Crítica do filme As Duas Irenes
Sobre família, descoberta e identidade
E se você descobrisse que tem um irmão e ele tem seu nome e sua idade? O que isso faria com a sua identidade? Foi partindo dessa dúvida e da grande quantidade de homens que têm filhos fora da família "principal" que o cineasta Fabio Meira desenvolveu a ideia do filme "As Duas Irenes".
Inspirado em um ca(u)so que é quase um tabu na família do próprio Fabio, ele decidiu construir uma história de como seria se uma jovem descobrisse que o pai tem uma segunda família em paralelo, e que, dentro dessa família, há uma outra dela mesma.
Não deu mole: escreveu o roteiro, produziu e dirigiu o filme – que teve até uns pitacos de ninguém menos do que Gabriel Garcia Marquez no roteiro. E depois de oito anos pra sair da cabeça e cair no cinema, o primeiro longa-metragem de Fabio Meira finalmente virou um premiado produto do audiovisual brasileiro, vencedor do Kikito de Ouro no Festival de Gramado em três categorias: Melhor Filme pelo Júri da Crítica, Melhor Roteiro e Melhor Ator Coadjuvante para Marco Ricca.
Com orçamento limitado e financiado principalmente por editais de Cultura, “As Duas Irenes” conquistou os festivais e a crítica, com um roteiro simples e coerente, focado em um núcleo muito bem construído, com uma boa discussão em seu plot e com um visual de encher os olhos.
Filmado quase que integralmente com a iluminação natural de uma cidadezinha histórica no interior de Goiás, o filme tem nas locações simples, porém cheias de significado e beleza, um de seus principais trunfos.
Pousadas históricas locais se tornaram as casas dos protagonistas, elementos que constroem um contexto histórico de algum tempo atrás – mas que o público não consegue situar muito qual é.
As cores usadas no filme compõem um cenário perfeito pra que a história se passe, assim como o figurino e a contraposição dos espaços urbanos simples e típicos de cidade pequena com as belezas naturais destas mesmas cidades.

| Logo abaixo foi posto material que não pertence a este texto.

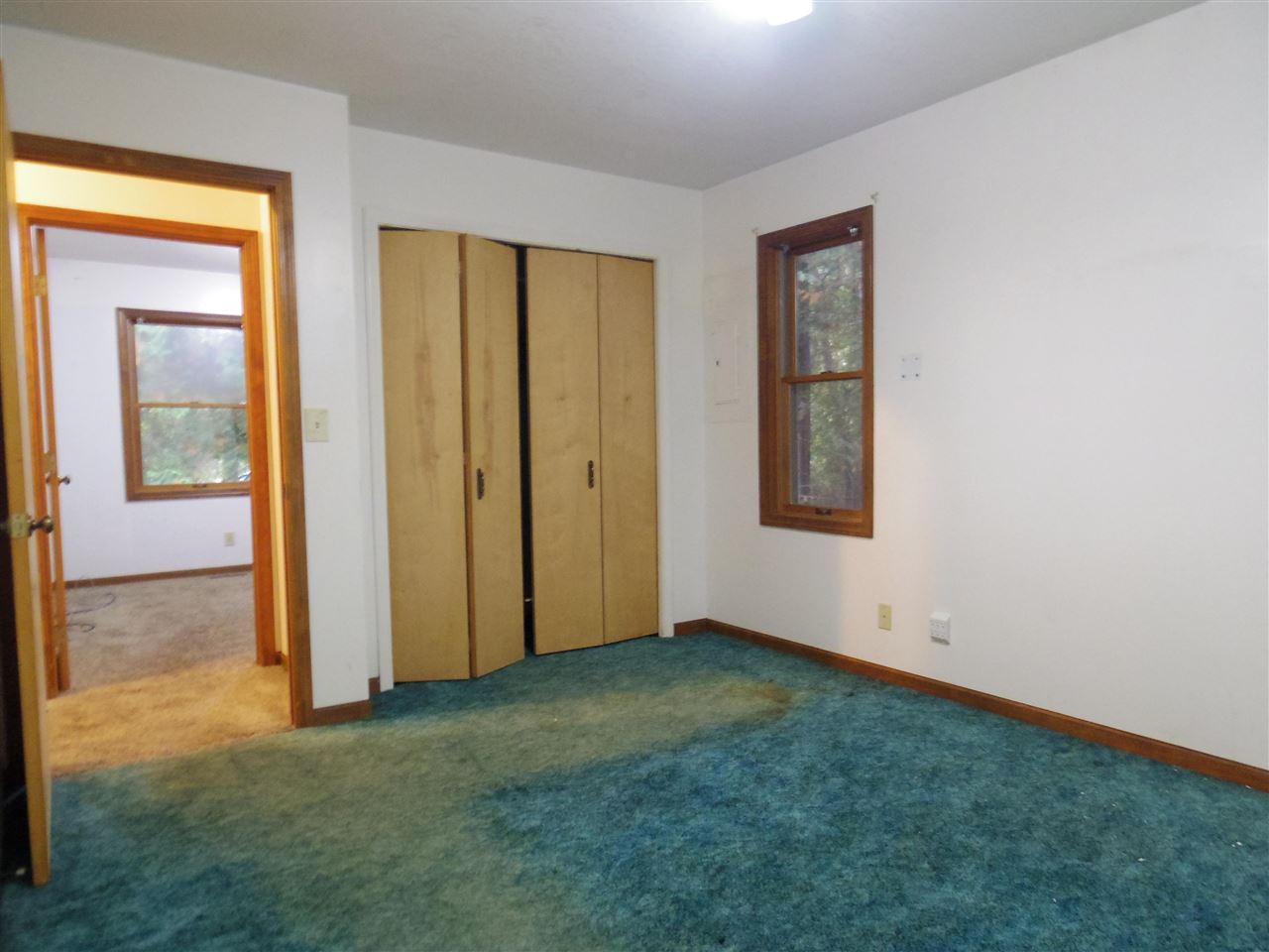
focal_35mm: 23
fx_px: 843
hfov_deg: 73.9
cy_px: 476
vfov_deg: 58.9
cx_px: 634
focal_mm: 5
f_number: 2.8
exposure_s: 1/10
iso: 1600
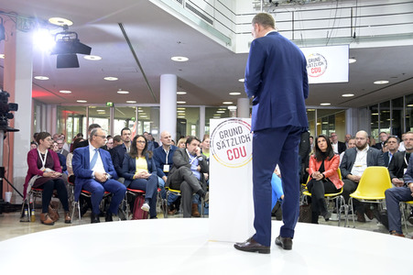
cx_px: 206
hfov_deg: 55.8
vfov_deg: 38.8
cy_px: 138
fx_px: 390
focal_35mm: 34
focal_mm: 34
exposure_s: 1/500
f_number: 4.5
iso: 8000
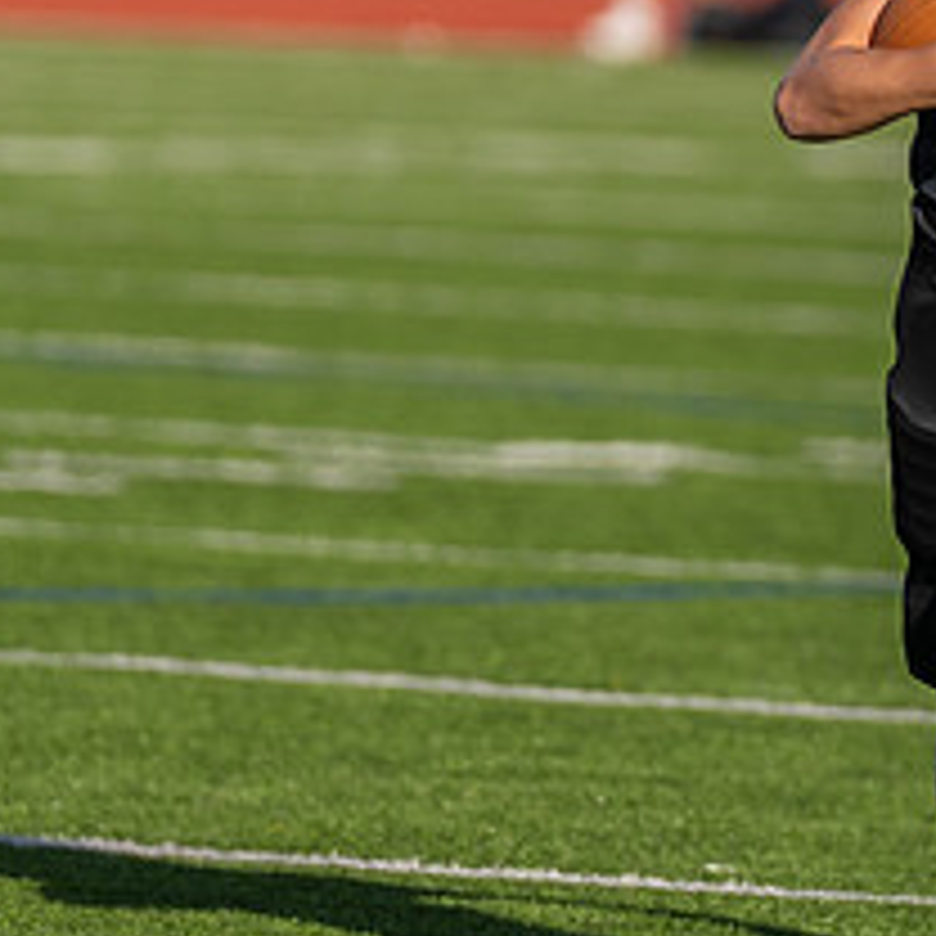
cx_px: 1123
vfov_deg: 1.8
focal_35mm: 1000
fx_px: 30592
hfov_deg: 1.8
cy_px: 300
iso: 125
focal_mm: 200
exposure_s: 1/1600
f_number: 3.2
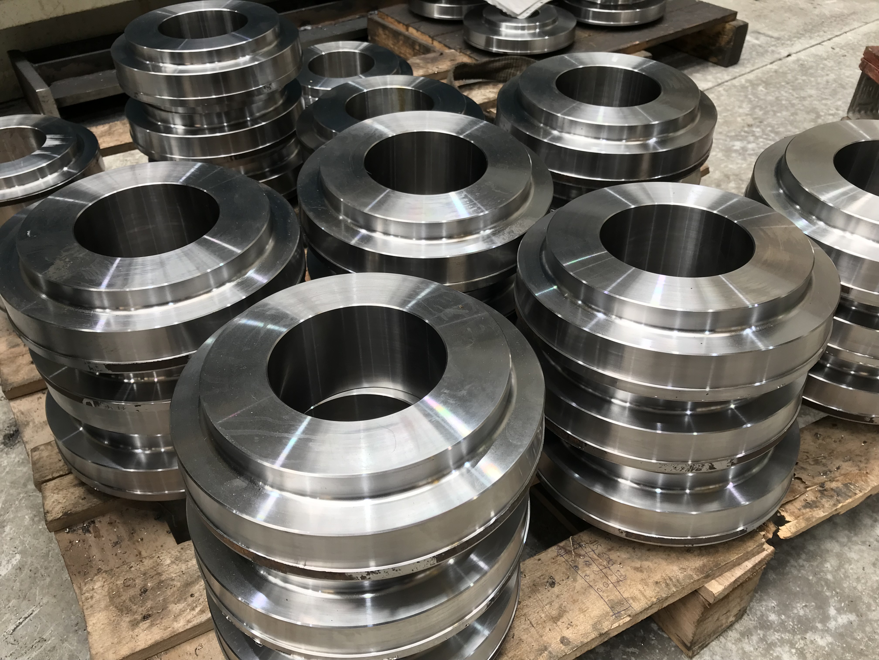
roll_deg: +0.9
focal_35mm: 28
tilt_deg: -39.3
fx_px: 711
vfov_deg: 49.7
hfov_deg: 63.4
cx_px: 440
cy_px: 330
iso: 20
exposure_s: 1/50
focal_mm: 3.99
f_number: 1.8
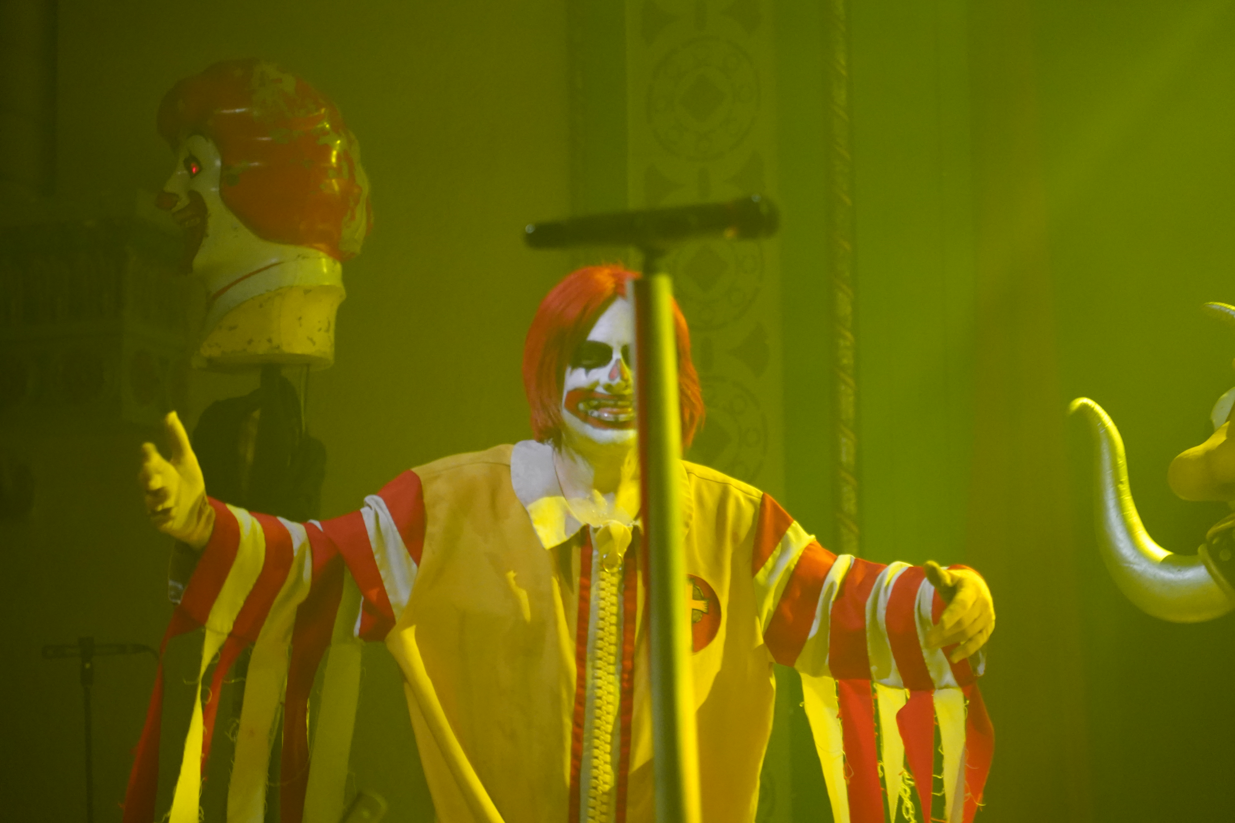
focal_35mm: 105
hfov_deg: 19.5
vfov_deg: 13.0
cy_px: 412
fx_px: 3602
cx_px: 618
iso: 6400
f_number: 4
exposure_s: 1/160
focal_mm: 105
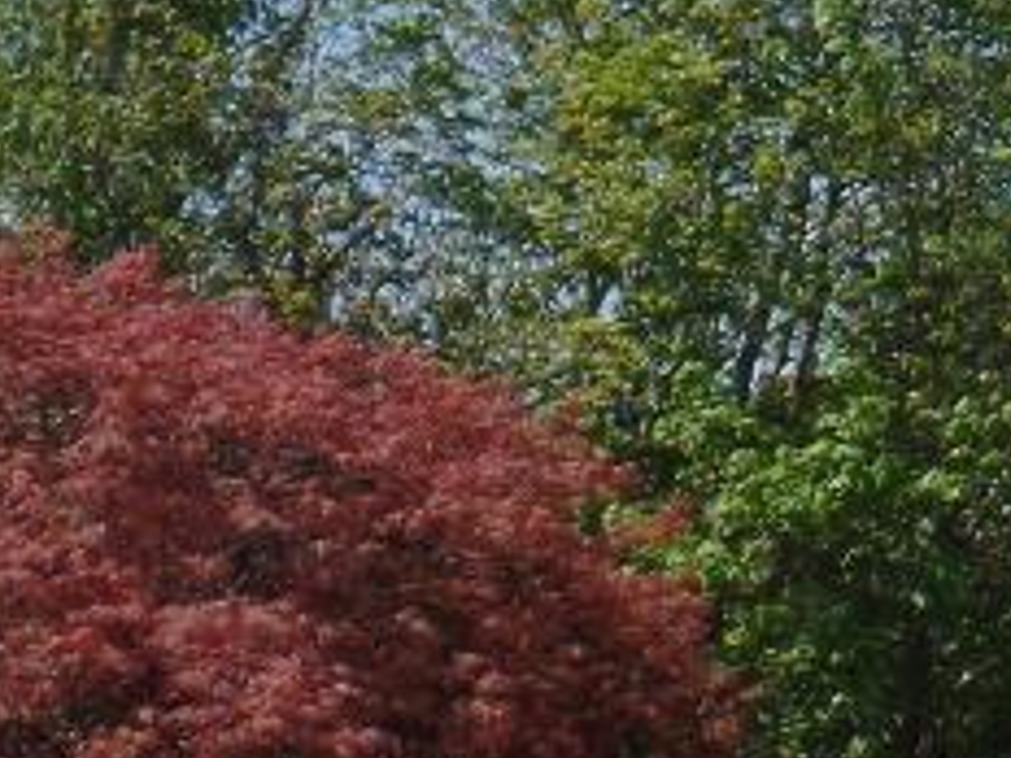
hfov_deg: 7.2
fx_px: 7623
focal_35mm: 261
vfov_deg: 5.7
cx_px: 2392
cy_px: 492
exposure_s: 1/750
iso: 80
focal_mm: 7.5
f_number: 3.6
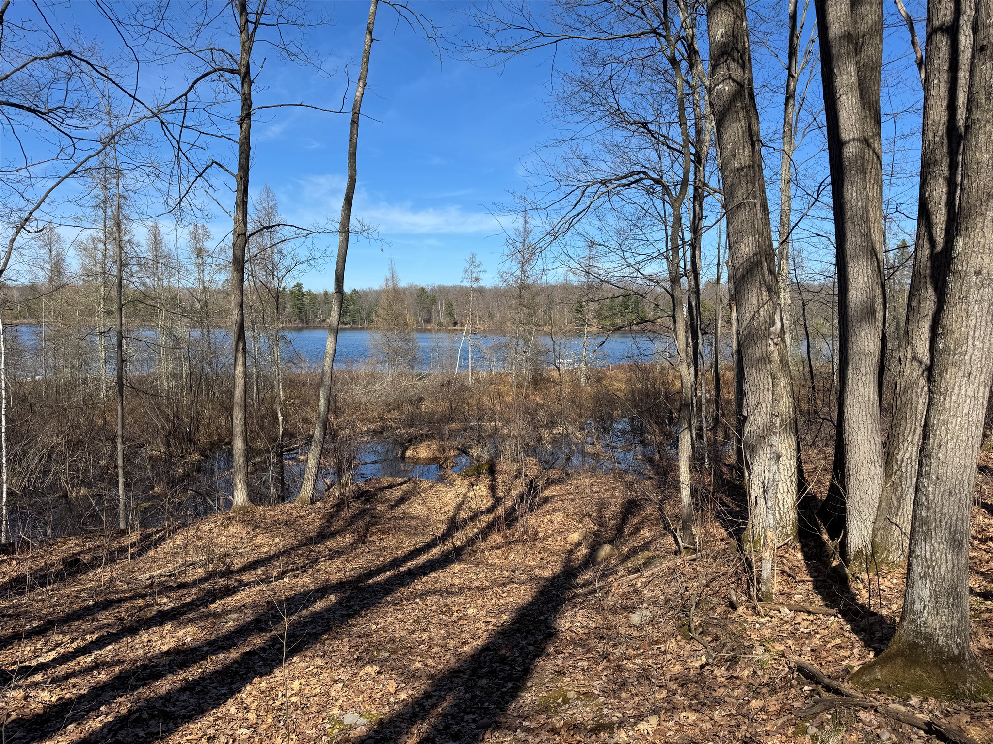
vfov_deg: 56.8
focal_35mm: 24
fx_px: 688
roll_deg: +0.5
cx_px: 496
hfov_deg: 71.6
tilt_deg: -7.9
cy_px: 372
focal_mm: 6.76
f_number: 1.78
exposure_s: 1/3597
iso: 80
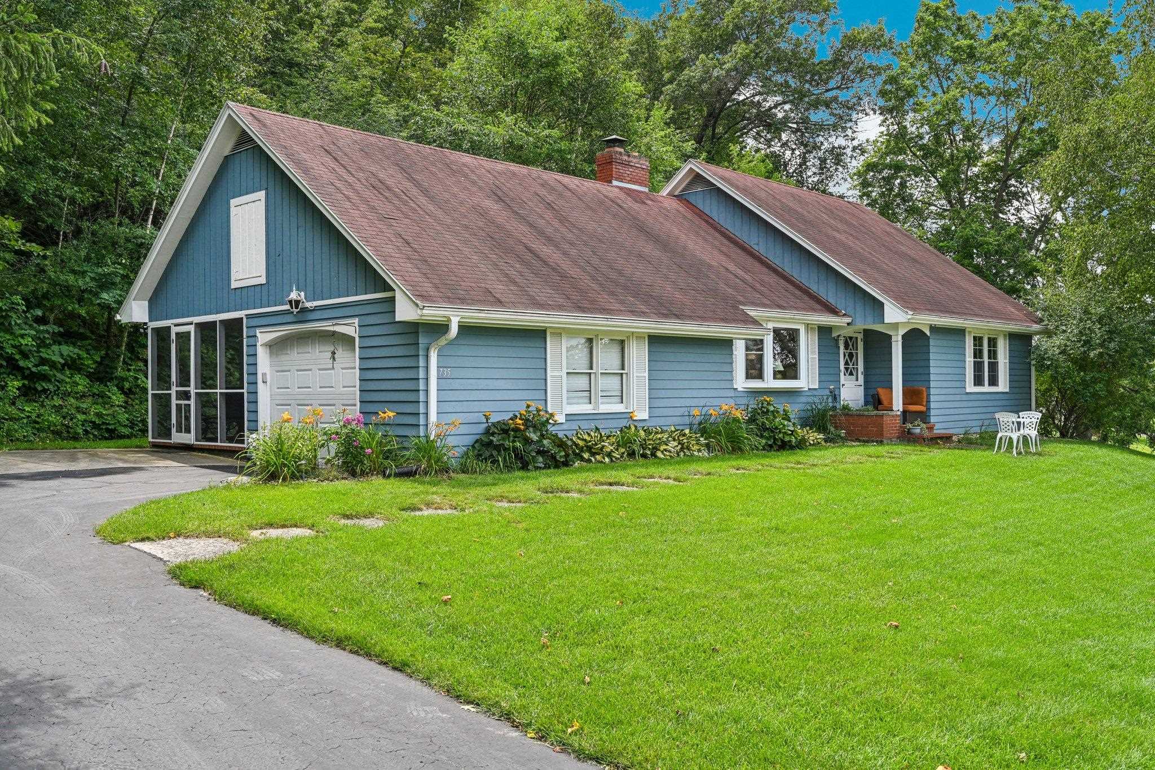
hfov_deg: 61.9
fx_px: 962
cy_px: 385
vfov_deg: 43.6
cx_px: 578
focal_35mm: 30
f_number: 8
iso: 400
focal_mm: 30
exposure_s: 1/320
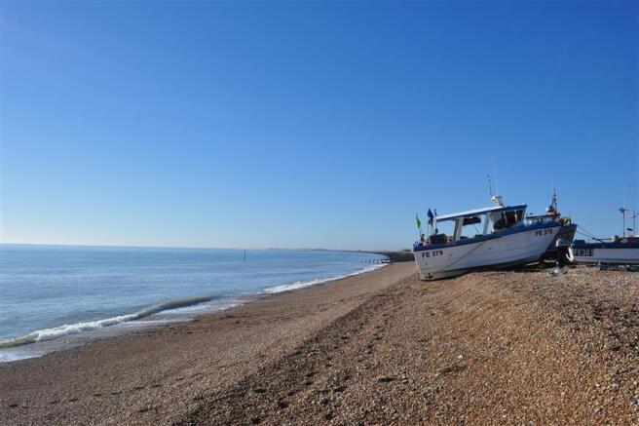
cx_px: 320
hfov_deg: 61.9
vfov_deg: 43.6
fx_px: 532
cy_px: 213
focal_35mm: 30
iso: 200
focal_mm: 20
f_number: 11
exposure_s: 1/320
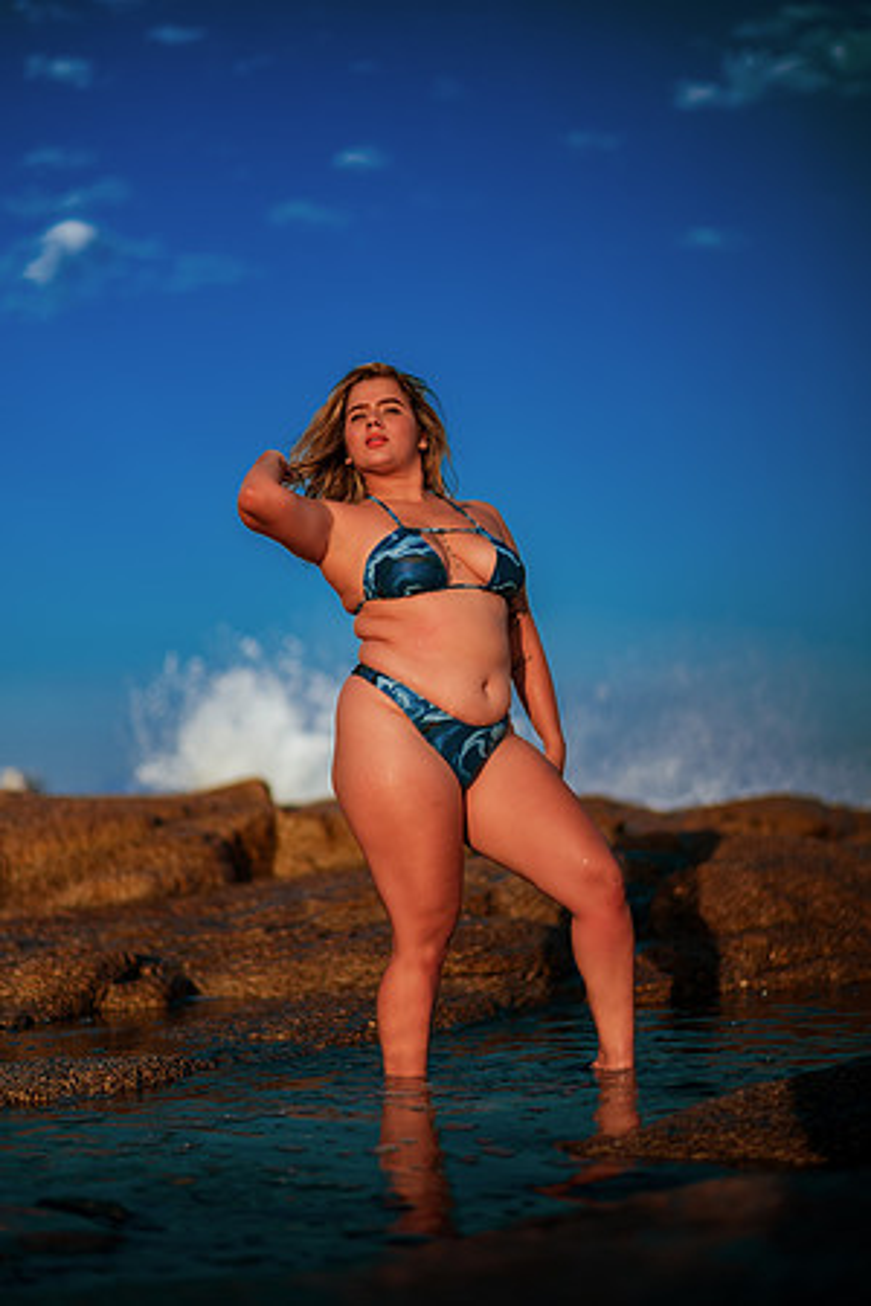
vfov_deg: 34.5
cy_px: 653
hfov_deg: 23.4
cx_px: 436
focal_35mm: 58
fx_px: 2105
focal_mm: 58
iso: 100
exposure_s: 1/8000
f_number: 1.4
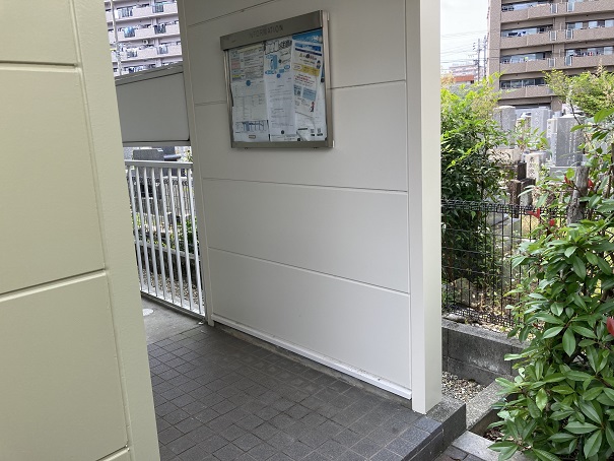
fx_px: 497
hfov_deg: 63.4
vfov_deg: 49.8
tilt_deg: -10.4
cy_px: 230
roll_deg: +3.1
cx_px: 307
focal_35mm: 28
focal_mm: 3.99
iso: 20
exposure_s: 1/369
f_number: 1.8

Uma cachoeira até então inédita em produtos audiovisuais, um cinema de rua de uma cidade de interior, casinhas em uma rua foi coberta de cascalho especialmente para o filme – tudo contribui para que a fotografia do longa-metragem seja digna dos elogios que vem recebendo.
Toda a beleza da fotografia de “As Duas Irenes” chega quase que para embelezar uma trama que nada tem de atraente. Não no sentido de que a história não seja boa, muito pelo contrário.
Mas é que a fotografia e os aspectos visuais contribuem muito para o diretor contar esta história do jeitinho que ele queria, com um enfoque bastante específico. Um foco não no “barraco” que a Irene poderia fazer quando descobre a traição do pai à família, mas em como isso a transforma internamente
Na cabecinha da adolescente tímida, a atriz e modelo Priscila Bittencourt enfrenta seu outro eu, a bem mais ousada e inventiva Irene (Isabela Torres), ambas filhas do Tonico, interpretado por Marco Ricca.
Com um elenco entrosado e protagonistas que vão muito bem em seus papéis, apesar de bastante jovens e inclusive com cenas de nudez, o filme surpreende bastante neste que é, segundo a humilde opinião desta que vos fala, um dos pontos fracos do cinema brasileiro, a atuação que tantas vezes deixa a desejar, especialmente em dramas.
Em termos de roteiro não é diferente. A gente tem sim muitos bons dramas entre outros tantos que falham ao cativar o público. Mas, "As Duas Irenes" consegue ser quase um drama biográfico, ao costurar com sensibilidade todas as dúvidas vividas pela protagonista, considerando especialmente o contexto da fase da vida pela qual ela está passando.
Ou seja, além trama que dá origem à história, da descoberta de uma outra de si, Irene também vive as descobertas típicas da adolescência, do encontro com a sexualidade, à medida em que se relaciona cada vez menos com a família que até tão pouco tempo era constitutiva de sua identidade.
E é isso que é “As Duas Irenes”, um drama de excelente qualidade e de grande capacidade questionadora e de imposição de conflito. Você se percebe o tempo todo angustiado com a situação da(s) Irene(s), tentando entender o que ela(s) fará(ão) a seguir, incomodado com algumas das presenças e algumas das ausências dentro da linha da história.
Trata-se de um trabalho muito bem construído e de uma história comovente na medida, engraçada também na medida, e, esperamos que, bem reconhecida dentro do cinema nacional. Recomendadíssimo!